Sicurezza: un tema sempre delicato e particolarmente sensibile in questi giorni, dopo i recenti fatti criminosi verificatisi sul litorale del territorio provinciale capitolino. Proprio alla luce di questi gravi fatti, il presidente dell’Amministrazione provinciale di Roma, Nicola Zingaretti ha inviato una lettera al Prefetto di Roma, Giuseppe Pecoraro per chiedere di convocare, nei prossimi giorni, il Comitato Provinciale per l’Ordine Pubblico e la Sicurezza, al fine di esaminare la situazione del litorale romano alla luce dei recenti episodi di criminalità e violenza.

Di seguito il testo della lettera:

“Signor Prefetto, in questi ultimi giorni il litorale romano è stato nuovamente attraversato da una serie di episodi criminali che hanno destato una fortissima preoccupazione nelle istituzioni e nell’opinione pubblica.

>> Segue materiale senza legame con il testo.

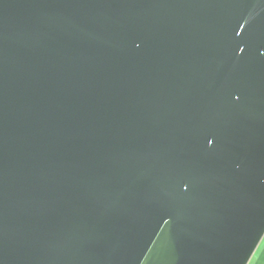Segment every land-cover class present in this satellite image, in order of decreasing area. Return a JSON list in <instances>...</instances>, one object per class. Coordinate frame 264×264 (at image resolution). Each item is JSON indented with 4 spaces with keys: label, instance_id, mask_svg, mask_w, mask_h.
<instances>
[{
    "label": "water",
    "instance_id": "water-1",
    "mask_svg": "<svg viewBox=\"0 0 264 264\" xmlns=\"http://www.w3.org/2000/svg\"><path fill=\"white\" fill-rule=\"evenodd\" d=\"M264 236V0H0V264H248Z\"/></svg>",
    "mask_w": 264,
    "mask_h": 264
},
{
    "label": "crops",
    "instance_id": "crops-1",
    "mask_svg": "<svg viewBox=\"0 0 264 264\" xmlns=\"http://www.w3.org/2000/svg\"><path fill=\"white\" fill-rule=\"evenodd\" d=\"M248 264H264V241H261Z\"/></svg>",
    "mask_w": 264,
    "mask_h": 264
},
{
    "label": "rangeland",
    "instance_id": "rangeland-1",
    "mask_svg": "<svg viewBox=\"0 0 264 264\" xmlns=\"http://www.w3.org/2000/svg\"><path fill=\"white\" fill-rule=\"evenodd\" d=\"M261 241H264V236H263V238L261 239ZM261 241H260V242H261ZM249 261H250V260H249ZM248 263H249V262H248Z\"/></svg>",
    "mask_w": 264,
    "mask_h": 264
}]
</instances>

Come sappiamo, nella nostra area metropolitana abbiamo già avuto numerose conferme del rischio di connessioni tra criminalità economica e criminalità organizzata, quest’ultima fortemente interessata alla piazza romana come luogo dove sviluppare i propri affari.

Più volte sono stati rilevati, accanto alle numerose azioni di matrice criminale che hanno segnato la storia recente della nostra città, anche diversi episodi di intimidazione e di omertà che hanno ostacolano l’accertamento dei fatti e al tempo stesso hanno confermato il fortissimo rischio di radicamento delle organizzazioni mafiose nel tessuto economico e sociale del territorio.

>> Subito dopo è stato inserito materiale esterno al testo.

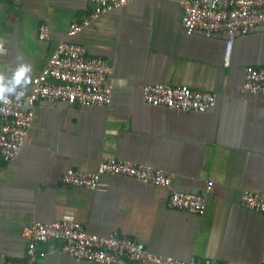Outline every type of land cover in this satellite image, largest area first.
Here are the masks:
<instances>
[{
    "label": "crops",
    "instance_id": "1",
    "mask_svg": "<svg viewBox=\"0 0 264 264\" xmlns=\"http://www.w3.org/2000/svg\"><path fill=\"white\" fill-rule=\"evenodd\" d=\"M91 10L89 0H0V72L10 74L22 56L33 77L66 40L107 60L112 86L109 105L37 102L25 144L11 161L0 158V260L27 262L24 226L71 219L163 256L259 262L264 213L243 206L241 193H264V95L241 82L247 66L264 69V26L236 36L226 64V34L187 33L174 1L130 0L69 36V25ZM40 24L50 40L38 38ZM146 84H184L217 98L203 112L151 106ZM105 158L167 170L174 190L205 196L203 212L171 208L168 188L130 177L103 175L96 189L62 184L66 169L90 172ZM60 246L40 244L39 263L101 264Z\"/></svg>",
    "mask_w": 264,
    "mask_h": 264
},
{
    "label": "built area",
    "instance_id": "2",
    "mask_svg": "<svg viewBox=\"0 0 264 264\" xmlns=\"http://www.w3.org/2000/svg\"><path fill=\"white\" fill-rule=\"evenodd\" d=\"M130 0H89L92 10L87 16L69 25L67 34L74 36L103 13L121 8ZM182 12L186 32L206 35L224 32L223 58L227 64L236 36H244L255 26H264V0H170ZM38 38L48 41L50 29L45 24L38 27ZM111 67L107 60L91 56L84 46L61 40L49 56L41 71L31 77L25 96L17 102L0 103V158L11 161L26 142L32 125L34 106L39 101L47 103L69 102L82 106L109 105L112 86L108 82ZM250 94L264 95V69L247 66L241 82ZM143 100L151 106H161L183 111L203 112L214 106L217 95L212 91L196 90L187 85L146 84L141 88ZM106 174L130 177L143 183L169 189L168 205L191 214L202 213L204 195L183 192L172 188V174L151 164L129 160L102 159L95 170L80 172L66 169L61 182L66 186L96 189ZM210 186H207V191ZM241 203L246 208L264 213V193L244 189ZM27 240V262L0 260V264H40L45 252L38 248L53 240L61 241L60 249L75 258L101 264H229L213 259L181 260L147 250L144 244L115 232L106 235L89 233L79 221L61 219L34 221L22 228ZM255 264H264V256Z\"/></svg>",
    "mask_w": 264,
    "mask_h": 264
},
{
    "label": "clouds",
    "instance_id": "3",
    "mask_svg": "<svg viewBox=\"0 0 264 264\" xmlns=\"http://www.w3.org/2000/svg\"><path fill=\"white\" fill-rule=\"evenodd\" d=\"M9 71L10 74L0 72V103L2 104H9L11 97L19 102L25 96L27 87L32 82V65L22 56L17 57L16 66L10 68Z\"/></svg>",
    "mask_w": 264,
    "mask_h": 264
}]
</instances>
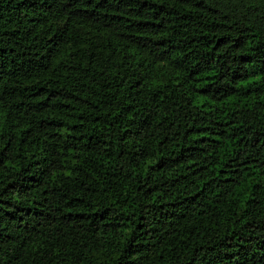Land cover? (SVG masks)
<instances>
[{
	"label": "trees",
	"instance_id": "obj_1",
	"mask_svg": "<svg viewBox=\"0 0 264 264\" xmlns=\"http://www.w3.org/2000/svg\"><path fill=\"white\" fill-rule=\"evenodd\" d=\"M0 264H264V0H0Z\"/></svg>",
	"mask_w": 264,
	"mask_h": 264
}]
</instances>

Questo rischio è storicamente presente soprattutto in alcune aree della città e segnatamente sul litorale romano, dove appare evidente un salto di qualità di fatti che destano un rilevante allarme sociale e la necessità di offrire risposte all’altezza della situazione, più che mai preoccupante con riferimento alla presenza di tali organizzazioni.

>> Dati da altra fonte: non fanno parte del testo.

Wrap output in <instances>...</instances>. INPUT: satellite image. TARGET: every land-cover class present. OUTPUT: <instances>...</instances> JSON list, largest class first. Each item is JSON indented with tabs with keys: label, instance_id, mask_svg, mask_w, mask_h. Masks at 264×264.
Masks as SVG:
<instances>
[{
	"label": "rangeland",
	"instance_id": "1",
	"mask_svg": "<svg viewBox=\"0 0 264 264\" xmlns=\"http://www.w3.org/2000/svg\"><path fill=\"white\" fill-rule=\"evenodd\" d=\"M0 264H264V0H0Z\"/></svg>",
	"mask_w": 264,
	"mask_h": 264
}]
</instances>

Confermando la piena fiducia dell’istituzione che rappresento nell’opera quotidiana di repressione portata avanti dalle Forze dell’Ordine e dalla Magistratura, che pure su questo terreno ha già dato in passato risultati importanti, intendo ribadire ancora una volta la necessità che ciascuno sia chiamato con uguale determinazione a fare la sua parte, nella convinzione che la lotta alle mafie, anche a Roma, richieda la partecipazione attiva di tutti gli attori istituzionali e sociali per espellere tali rischi dal corpo sano della nostra comunità.

Per questa ragione, Le chiedo di valutare l’opportunità di convocare nei prossimi giorni un apposito Comitato Provinciale per l’Ordine Pubblico e la Sicurezza per esaminare congiuntamente la situazione del litorale romano alla luce dei recenti episodi, per ricercare insieme il modo migliore per potenziare le politiche di contrasto delle presenze mafiose su quei territori ed evitare il rischio di un’escalation criminale che metta in pericolo la sicurezza e la libertà di cittadini ed imprese”. R. C.